The primary reason for the optimism concerning future sakes is of course the current strong prices for soybeans, corn, cotton, and sugar. Strong prices are expected to continue in 2011 which will encourage acreage expansion of all these crops. Additionally, when commodity prices are strong, farmers are more willing to spend the resources necessary to insure maximum production.
Brazil is the second largest consumer of agricultural chemicals after the United States. Farmers in the United States plant more total crop acres, but farmers in Brazil plant two or sometimes even three crops per year on the same acreage.

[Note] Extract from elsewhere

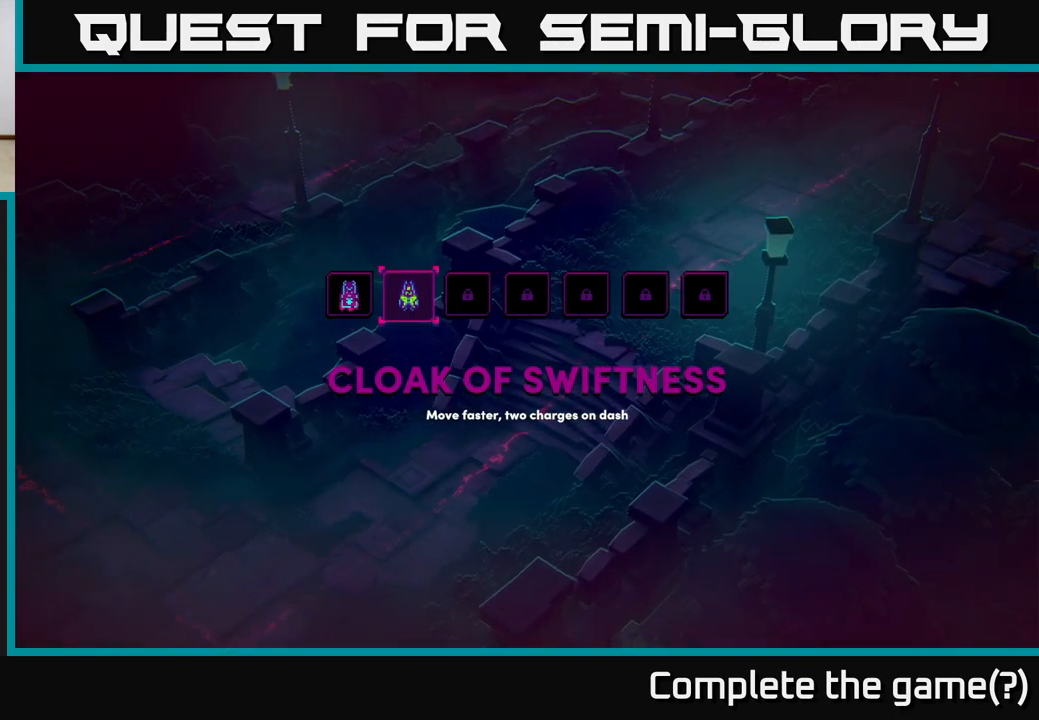
{"buttons": ["DPAD_LEFT"], "left_stick": "center", "right_stick": "center", "events": [[433, "DPAD_LEFT", "down"]]}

Eighty percent of all the agricultural chemicals used in Brazil are used on the four major row crops in Brazil. The remainder is used on tree and fruit crops, horticultural crops, and forestry. Of all the agricultural chemical sales in Brazil in 2010, 46% were used on soybeans, 11% on sugarcane, 10% on corn, and 10% on cotton. Producers in the state of Mato Grosso purchased 20% of the total, Parana 15%, Sao Paulo 14%, Rio Grande do Sul 11%, Goias 10%, and Minas Gerais 9%.